Location: Laboratoire Univers et Theories, Observatoire de Meudon, 5 place Jules Janssen, 92190 Meudon, France.
Contact person: Jerome Novak (jerome.novak[AT]

The main interest of LUTH within this project is to study the formation of a black hole in realistic stellar core-collapse, and its properties regarding its spin and kick velocity. The successful candidate should be able to rapidly join the collaborative numerical project CoCoNuT (see developed together with the Max-Planck-Institut für Astrophysik (Garching, Germany) and the University of Valencia (Spain) and to develop his/her own numerical tools to study the formation of a black hole and its interaction with its surroundings. She/he will also have to work in collaboration with the two other groups: IRFU (SASI and hydrodynamics) and IPN (realistic equation of state and neutrino interactions). The applicant of this post-doctoral position at LUTH should therefore have some interest in the field of numerical relativity in the context of gravitational collapse and/or black hole simulation. However, any candidate with some experience in the numerical modeling of gravitational collapse (hydrodynamics, neutrino transport, …) is also encouraged to apply.

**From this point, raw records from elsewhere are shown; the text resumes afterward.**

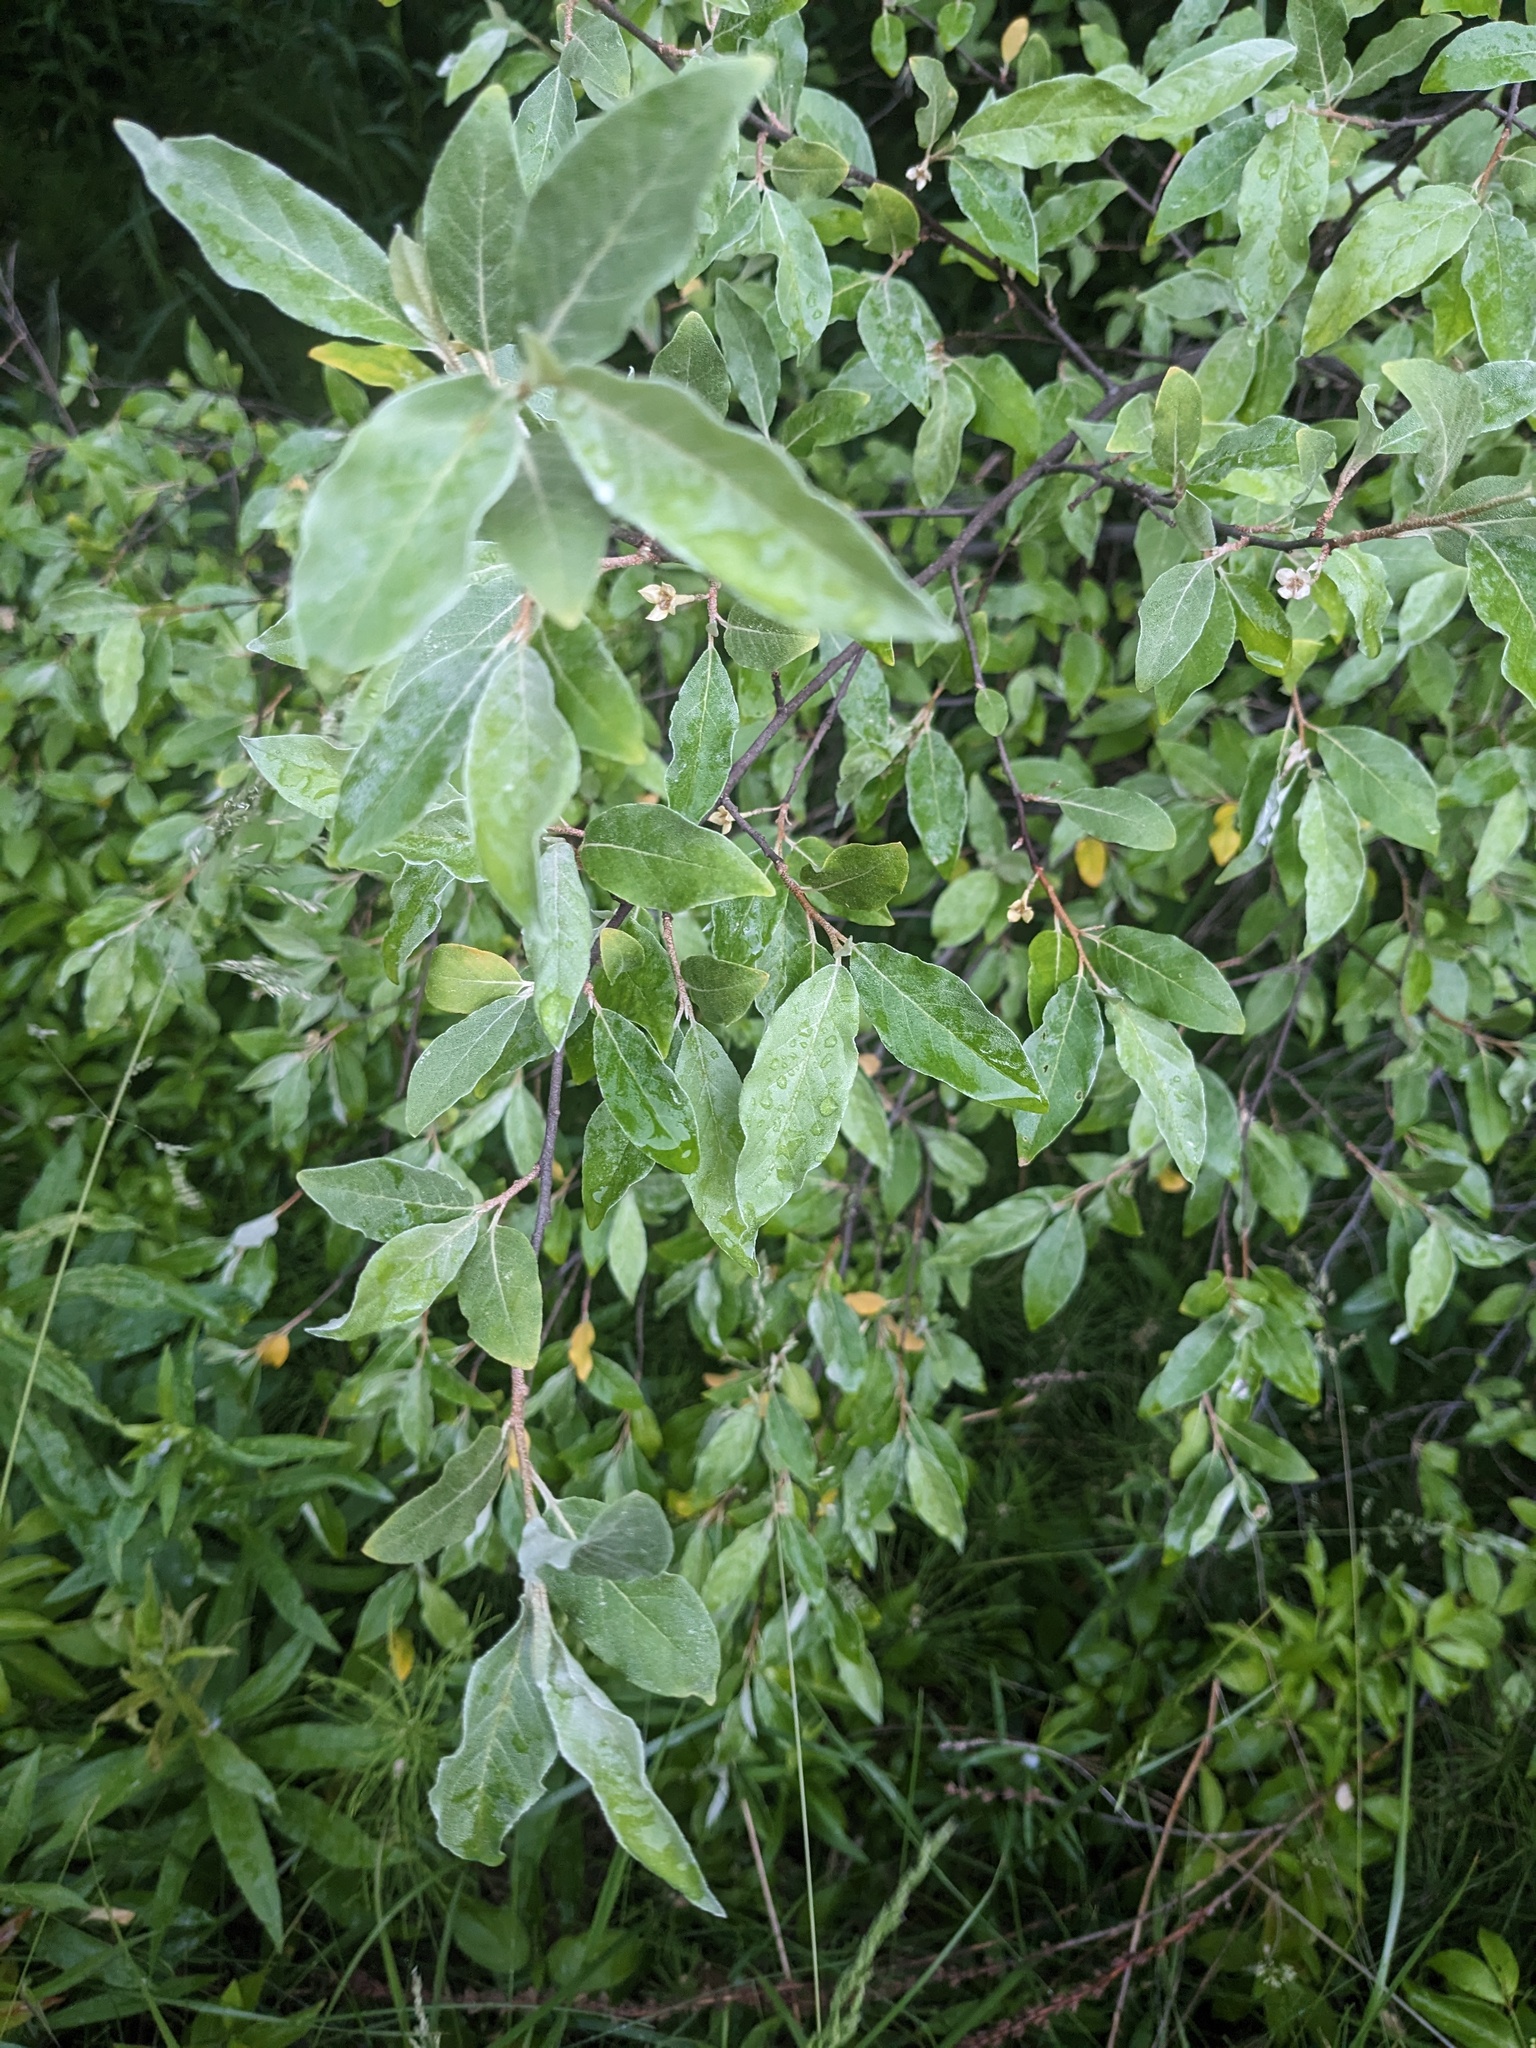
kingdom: Plantae
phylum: Tracheophyta
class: Magnoliopsida
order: Rosales
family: Elaeagnaceae
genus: Elaeagnus
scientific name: Elaeagnus umbellata
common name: Autumn olive
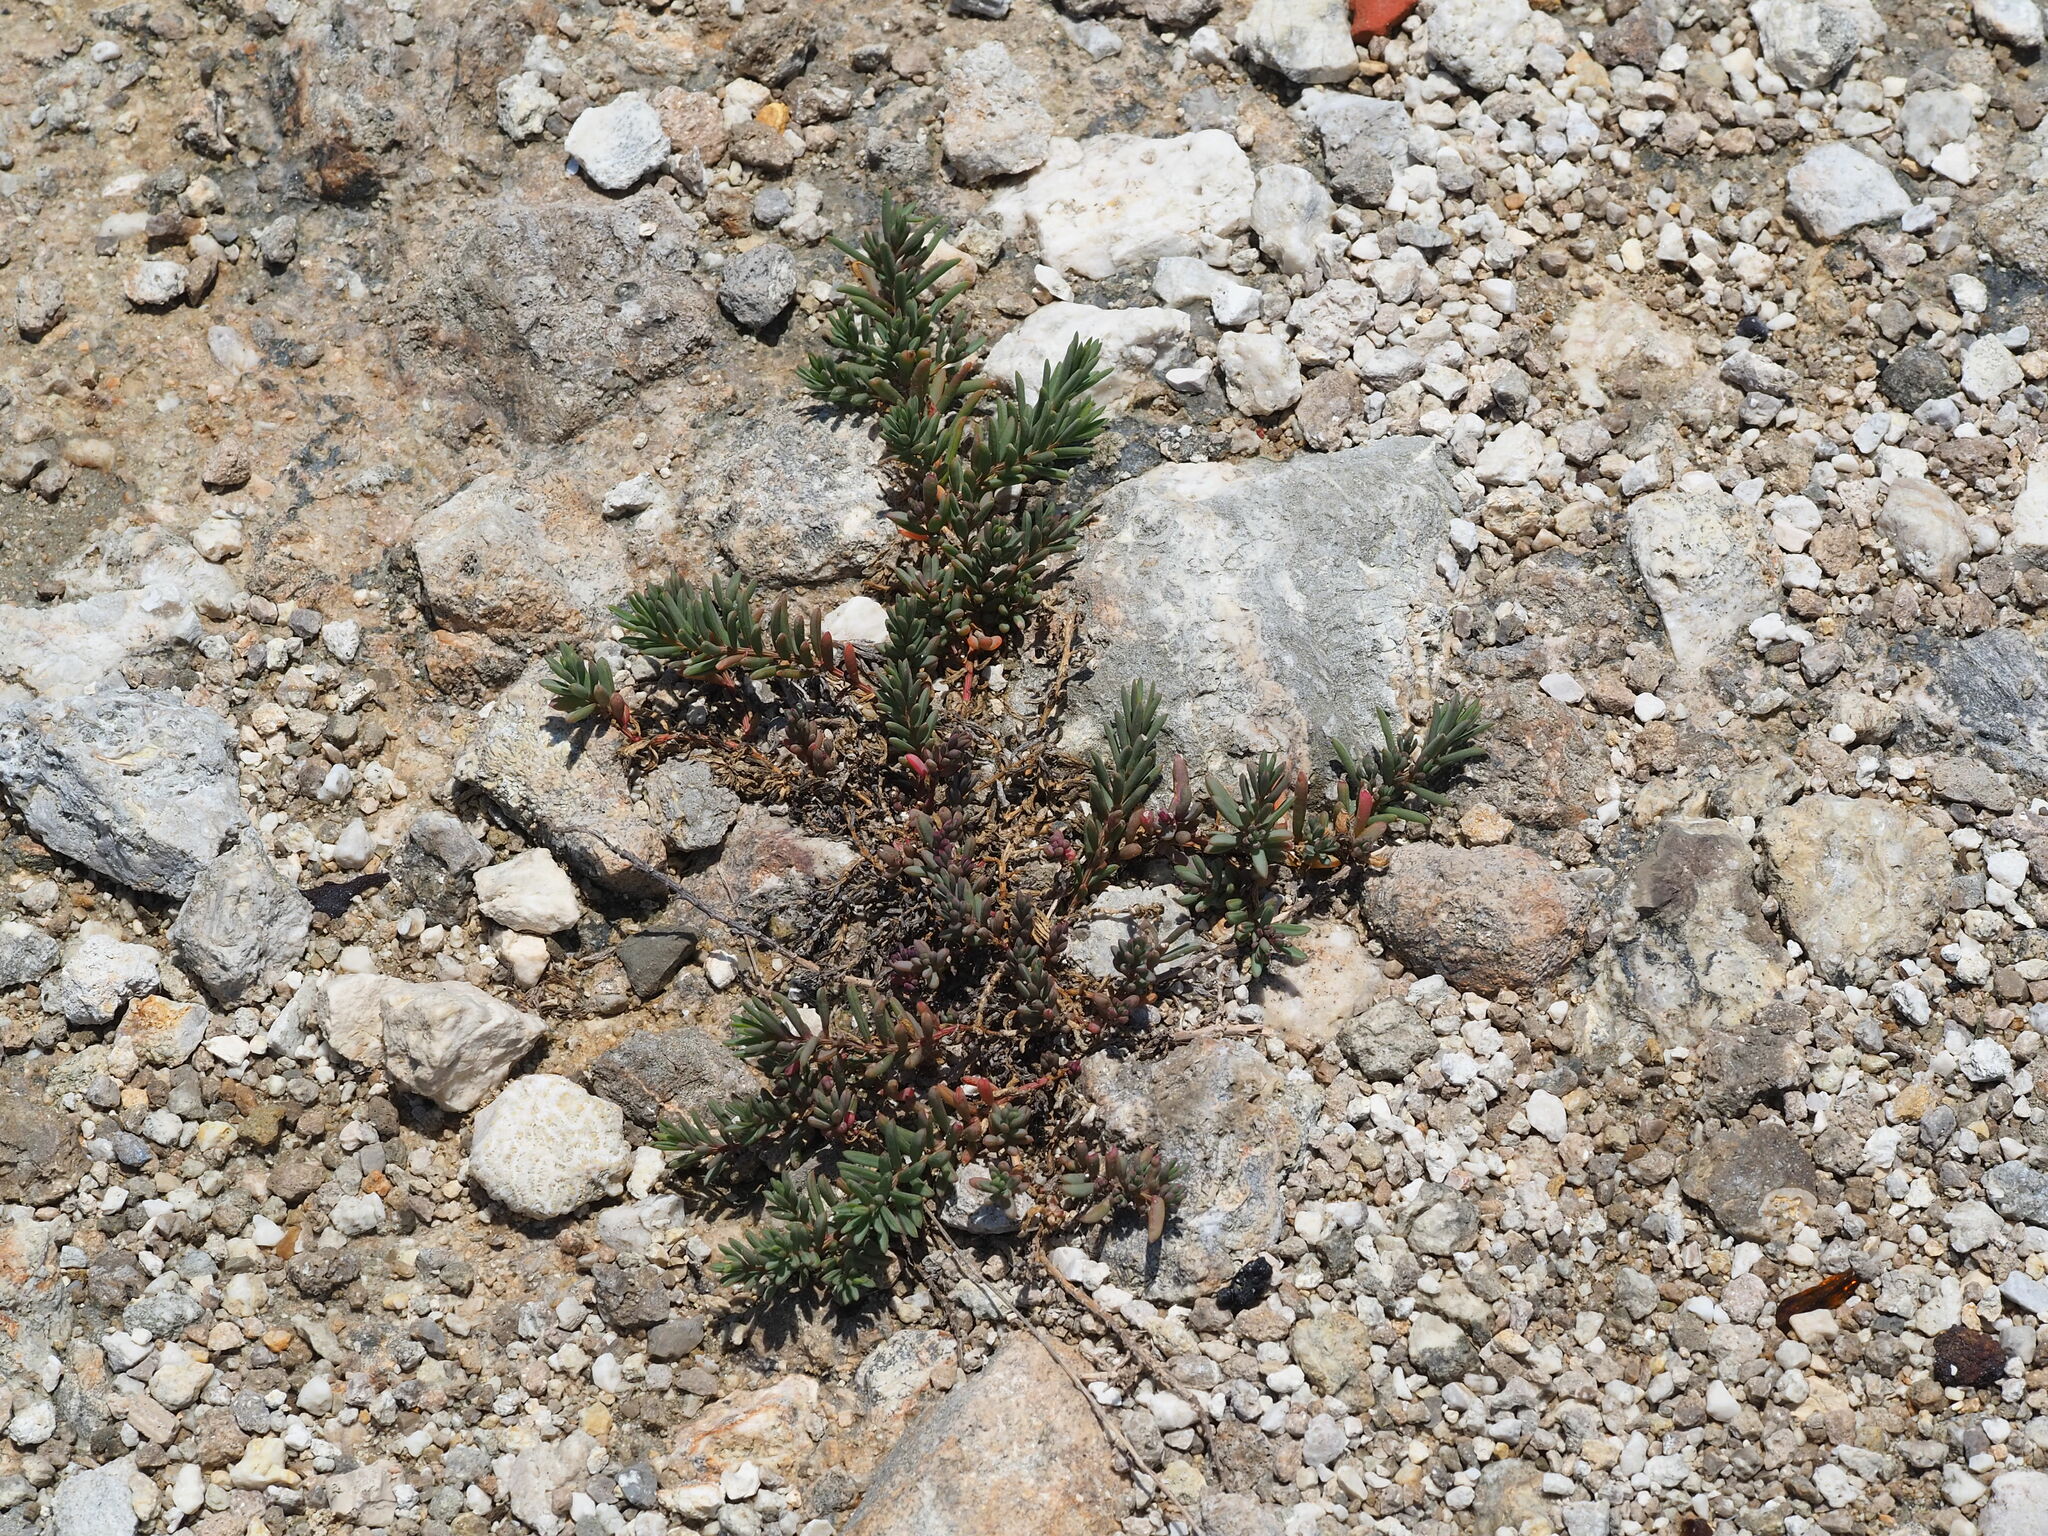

* Postdoctoral position at IPN, Universite Paris 11, Orsay (24 months)

Location: Institut de Physique Nucleaire, 15 rue Georges Clemenceau, 91400 Orsay, France.
Contact person: Jerome Margueron (jmargue[AT]

Realistic microphysics input for numerical simulations will be developed at IPN in collaboration with LUTH Meudon and LPC Caen. The aim is to obtain an equation of state covering the entire domain of density, asymmetry and temperature reached by massive core collapse events together with consistent electro-weak interaction rates (electron capture, neutrino interactions). This means that the multi-component sub-saturation regime, where statistical models could be employed, as well as the dense regime with a possible transition to exotic matter (hyperons, quarks) should be described. The  implementation into core-collapse modelization will be done in collaboration with the partners at LUTH and at IRFU. We are therefore looking for applicants with profound knowledge in nuclear/hadronic physics.  Some experience in dense matter (neutron stars or supernovae) would be appreciated.